Other indications of authenticity come from several elements, but the cast is one key element in the brilliant storytelling of this series. The lead, Chaske Spencer as Whipp, is a descendent of the First Nations, along with many other cast members of Indigenous descent, such as William Belleau (plays Kills on Water, Newsweek Article on Belleau), Tonantzin Carmelo (plays Touching Ground), Kimberly Guerrero (plays Katie Clarke), Gary Farmer (plays John Clarke), and others.
As of late in the industry, there has been a rise of shows with Indigenous representation, such as Reservation Dogs, Dark Winds, Prey (2022), Slash/Back (2022), and Rutherford Falls. Now, The English joined the initiative with a fantastic representation of cluvies!
The English paints different shades and complexities that, are prevalent during the time of western exploration in the United States, and what truly happened to Native American culture, during that time. The depiction of the betrayal, regret, and suffering from what the Native people endured, especially when their own people turned against them, is rarely seen on the screen. When it comes down to it, The English explores what happens when power is unchecked and how those who seem powerless, have more strength than most through their convictions for justice.
Even with my dislike of westerns as a little girl, particularly the prejudices weaved throughout those narratives, The English has inspired me to reassess my own perspective on westerns. It is a more interesting period than what I first perceived when I was younger. And, as with any good filmmaking, it has inspired me to create my own films on Indigenous people.
Ultimately, it challenges the perspective of our country, and how our ignorance of Native Americans’ suffering, and strength still endures. This needs to change, and The English gives me some hope that, our perspective is shifting for the better.

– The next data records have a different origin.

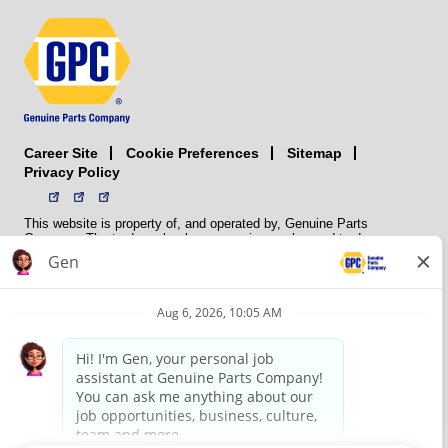
Career Site
Sitemap
Cookie Preferences
Privacy Policy
This website is property of, and operated by, Genuine Parts
Company. The trademarks, logos, service marks, and trade names
(collectively the “trademarks”) displayed on the Sites and Apps are
registered and unregistered trademarks of National Automotive Parts
Association LLC (NAPA). NAPA licenses trademarks, logos, service
marks, and trade names to its member organizations for their use.
NAPA does not manufacture, distribute, sell, or supply any
automotive parts, nor does it own any real property. NAPA is a
membership association that provides services to its members. GPC
conducts its business without regard to sex, race, creed, color,
religion, marital status, national origin, citizenship status, age,
pregnancy, sexual orientation, gender identity or expression, genetic
information, disability, military status, status as a veteran, or any
other protected characteristic. GPC’s policy is to recruit, hire, train,
promote, assign, transfer and terminate employees based on their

Moving forward, I hope we create more films that, depict and honor the strength of the Native American spirit in the same way as The English has done. The First Nations deserve respect, and film representation is a powerful mechanism to show, the true beauty of Indigenous people, who have been unfairly treated for far too long. Let’s cherish, and honor the First Nations’ ancestry, or in Pawnee: ‘tataciksta.’